Monday, December 21, 2015

Holidays suck...

Christmas is a wonderful holiday. As a Christian it is a very special one. But when you are a widow and have no children. Well simply put, it just sucks! I feel more alone at this time of the year. I always feel alone, but right now being alone is one of the only things I can feel. Of course the other thing I feel is pain. The Lyme disease doesn't really seem to be getting better. In fact in some ways it feels as if it is getting worse. My hips still hurt, my feet still burn and/or cramp up. I can now add ankle pain as well as arm pain to the list. By the end of a shift at work my arm hurts so much I can barely lift it. Add in the insomnia that the pills don't truly get rid of. The weird dreams I can't escape from.

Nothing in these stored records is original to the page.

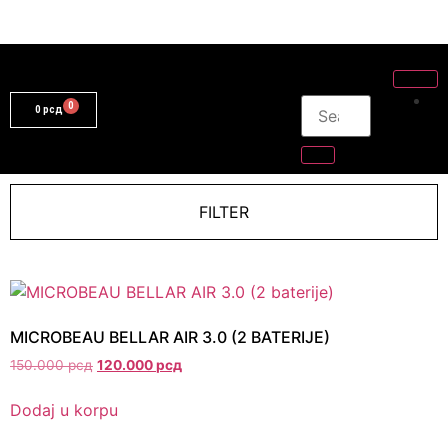
0
рсд
FILTER
MICROBEAU BELLAR AIR 3.0 (2 BATERIJE)
150.000
рсд
120.000
рсд
Dodaj u korpu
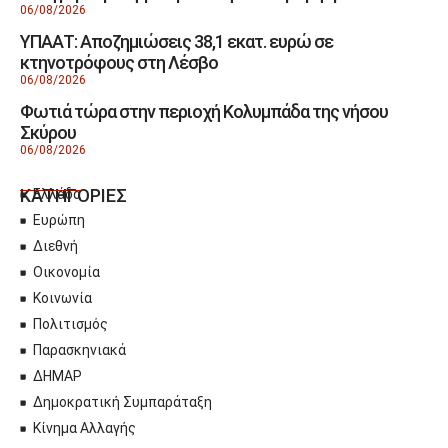
06/08/2026
ΥΠΑΑΤ: Αποζημιώσεις 38,1 εκατ. ευρώ σε
κτηνοτρόφους στη Λέσβο
06/08/2026
Φωτιά τώρα στην περιοχή Κολυμπάδα της νήσου
Σκύρου
06/08/2026
ΚΑΤΗΓΟΡΙΕΣ
Ελλάδα
Ευρώπη
Διεθνή
Οικονομία
Κοινωνία
Πολιτισμός
Παρασκηνιακά
ΔΗΜΑΡ
Δημοκρατική Συμπαράταξη
Κίνημα Αλλαγής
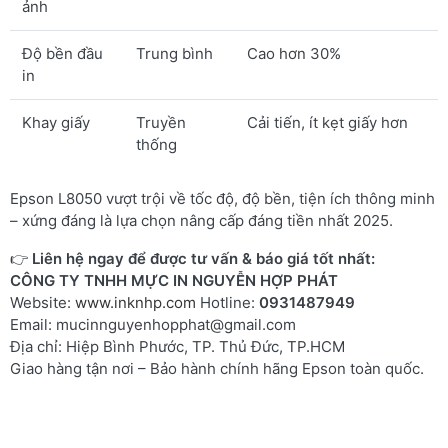
ảnh
Độ bền đầu
Trung bình
Cao hơn 30%
in
Khay giấy
Truyền
Cải tiến, ít kẹt giấy hơn
thống
Epson L8050 vượt trội về tốc độ, độ bền, tiện ích thông minh
– xứng đáng là lựa chọn nâng cấp đáng tiền nhất 2025.
👉
Liên hệ ngay để được tư vấn & báo giá tốt nhất:
CÔNG TY TNHH MỰC IN NGUYỄN HỢP PHÁT
Website:
www.inknhp.com
Hotline:
0931487949
Email:
mucinnguyenhopphat@gmail.com
Địa chỉ: Hiệp Bình Phước, TP. Thủ Đức, TP.HCM
Giao hàng tận nơi – Bảo hành chính hãng Epson toàn quốc.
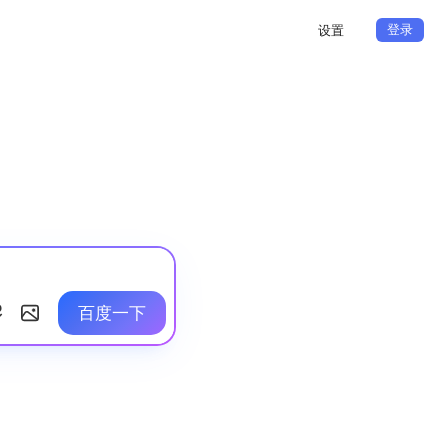
登录
设置
百度一下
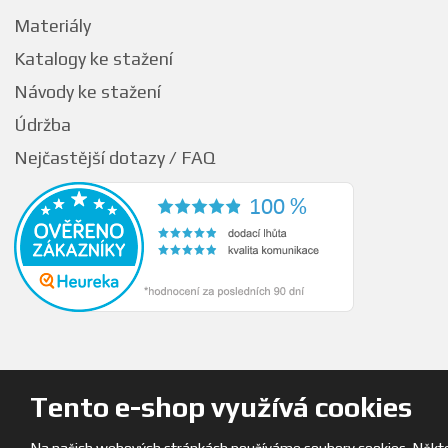
Materiály
Katalogy ke stažení
Návody ke stažení
Údržba
Nejčastější dotazy / FAQ
Tento e-shop využívá cookies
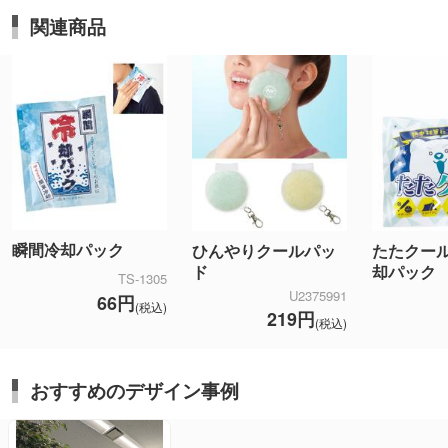
関連商品
瞬間冷却パック
ひんやりクールパッ
たたクー
ド
却パック
TS-1305
U2375991
66円
(税込)
219円
(税込)
おすすめのデザイン事例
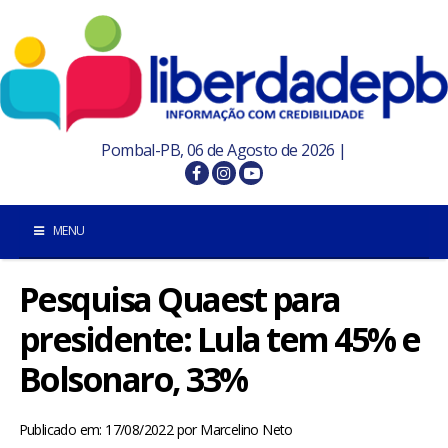
Pombal-PB, 06 de Agosto de 2026 |
MENU
Pesquisa Quaest para
INÍCIO
presidente: Lula tem 45% e
POMBAL E REGIÃO
Bolsonaro, 33%
PARAÍBA
Publicado em: 17/08/2022
por
Marcelino Neto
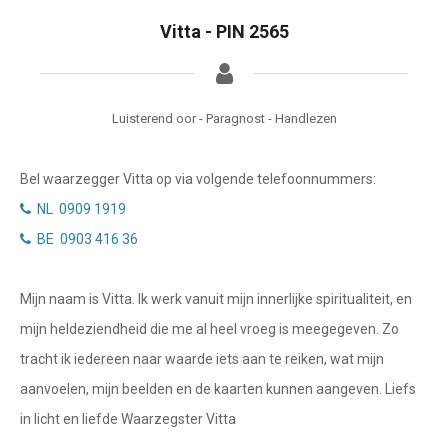
Getuigenissen
Waterman
Vitta - PIN 2565
Vissen
Belverzoek
Ram
Vragen?
Luisterend oor - Paragnost - Handlezen
Stier
Info
Tweelingen
Bel waarzegger Vitta op via volgende telefoonnummers:
Privacybeleid
Kreeft
NL 0909 1919
BE 0903 416 36
Leeuw
Desktop website
Maagd
Mijn naam is Vitta. Ik werk vanuit mijn innerlijke spiritualiteit, en
Sluit menu
Weegschaal
mijn heldeziendheid die me al heel vroeg is meegegeven. Zo
tracht ik iedereen naar waarde iets aan te reiken, wat mijn
Schorpioen
CONTACT
aanvoelen, mijn beelden en de kaarten kunnen aangeven. Liefs
Boogschutter
in licht en liefde Waarzegster Vitta
Bel NL waarzegger
Steenbok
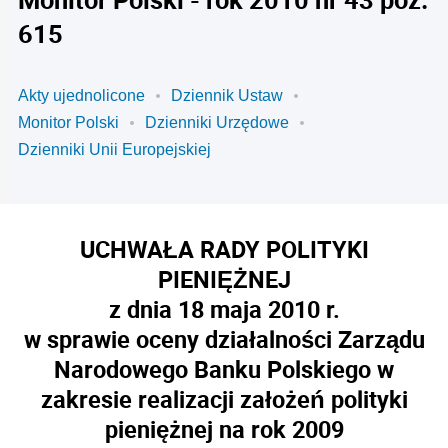
615
Akty ujednolicone
Dziennik Ustaw
Monitor Polski
Dzienniki Urzędowe
Dzienniki Unii Europejskiej
UCHWAŁA RADY POLITYKI
PIENIĘŻNEJ
z dnia 18 maja 2010 r.
w sprawie oceny działalności Zarządu
Narodowego Banku Polskiego w
zakresie realizacji założeń polityki
pieniężnej na rok 2009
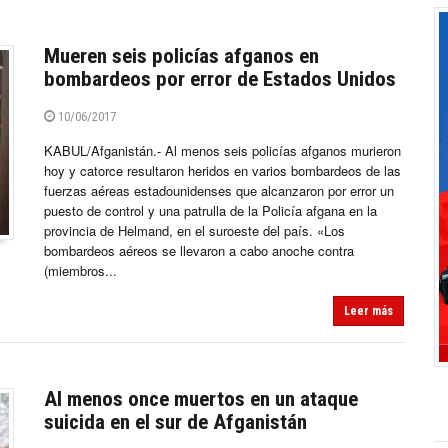
Mueren seis policías afganos en
bombardeos por error de Estados Unidos
10/06/2017
KABUL/Afganistán.- Al menos seis policías afganos murieron
hoy y catorce resultaron heridos en varios bombardeos de las
fuerzas aéreas estadounidenses que alcanzaron por error un
puesto de control y una patrulla de la Policía afgana en la
provincia de Helmand, en el suroeste del país. «Los
bombardeos aéreos se llevaron a cabo anoche contra
(miembros...
Leer más
Al menos once muertos en un ataque
suicida en el sur de Afganistán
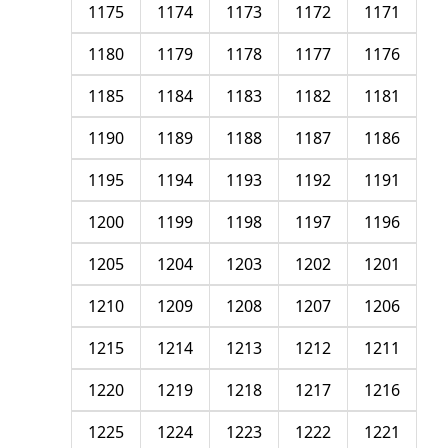
1175
1174
1173
1172
1171
1180
1179
1178
1177
1176
1185
1184
1183
1182
1181
1190
1189
1188
1187
1186
1195
1194
1193
1192
1191
1200
1199
1198
1197
1196
1205
1204
1203
1202
1201
1210
1209
1208
1207
1206
1215
1214
1213
1212
1211
1220
1219
1218
1217
1216
1225
1224
1223
1222
1221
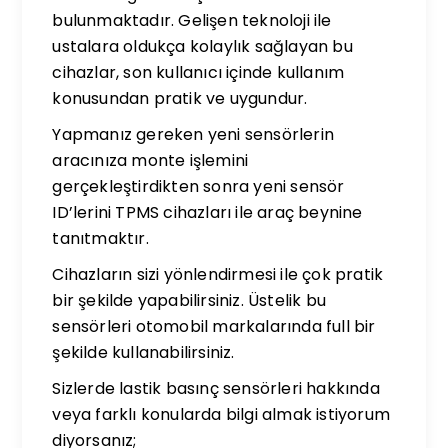
bulunmaktadır. Gelişen teknoloji ile
ustalara oldukça kolaylık sağlayan bu
cihazlar, son kullanıcı içinde kullanım
konusundan pratik ve uygundur.
Yapmanız gereken yeni sensörlerin
aracınıza monte işlemini
gerçekleştirdikten sonra yeni sensör
ID’lerini TPMS cihazları ile araç beynine
tanıtmaktır.
Cihazların sizi yönlendirmesi ile çok pratik
bir şekilde yapabilirsiniz. Üstelik bu
sensörleri otomobil markalarında full bir
şekilde kullanabilirsiniz.
Sizlerde lastik basınç sensörleri hakkında
veya farklı konularda bilgi almak istiyorum
diyorsanız;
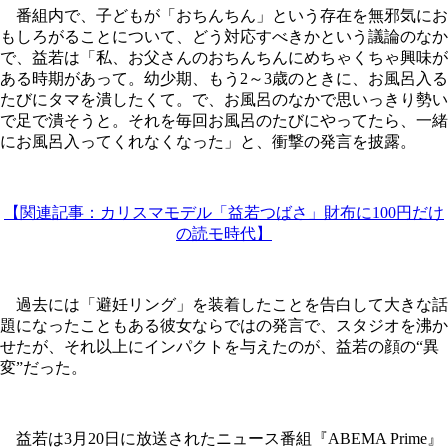
番組内で、子どもが「おちんちん」という存在を無邪気にお
もしろがることについて、どう対応すべきかという議論のなか
で、益若は「私、お父さんのおちんちんにめちゃくちゃ興味が
ある時期があって。幼少期、もう2～3歳のときに、お風呂入る
たびにタマを潰したくて。で、お風呂のなかで思いっきり勢い
で足で潰そうと。それを毎回お風呂のたびにやってたら、一緒
にお風呂入ってくれなくなった」と、衝撃の発言を披露。
【関連記事：カリスマモデル「益若つばさ」財布に100円だけ
の読モ時代】
過去には「避妊リング」を装着したことを告白して大きな話
題になったこともある彼女ならではの発言で、スタジオを沸か
せたが、それ以上にインパクトを与えたのが、益若の顔の“異
変”だった。
益若は3月20日に放送されたニュース番組『ABEMA Prime』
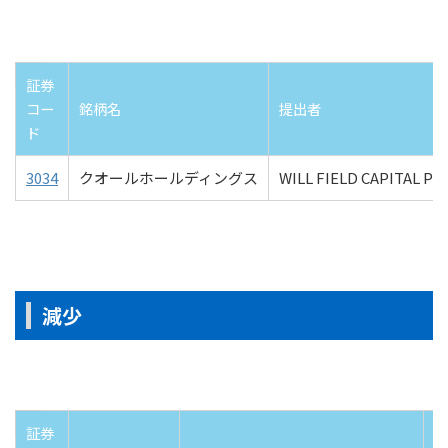
証券
コー
銘柄名
提出者
ド
3034
クオールホールディングス
WILL FIELD CAPITAL PT
減少
証券
報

The only thing going for me is the burning off of my nerves on my neck so far so good is working on my headaches. They are still there, in the background. Not near as bad as they had gotten in the past few weeks. But the rest of the pain more then makes up for that. Every night I just want to take a bunch of pain pills and never wake up again. But I don't, because I can't. I want to, but I fight it. Instead I spend most of my time off work in bed in pain. I have an ice pack under my neck, another on my knee, and a heating pad on my arm. And when I wake up in excruciating pain at 4am I take a hot shower in order to try and get the muscles to relax enough so I can attempt to go back to sleep. Then I get to wake up and go to a job I generally enjoy. With the exception of working with one person, and that one person can simply make the day at work even worse then the pain I feel as the day goes on.

I just want this time of the year to be over already! I also want my husband back! That one isn't going to happen so I will focus on just getting through the holidays in one piece.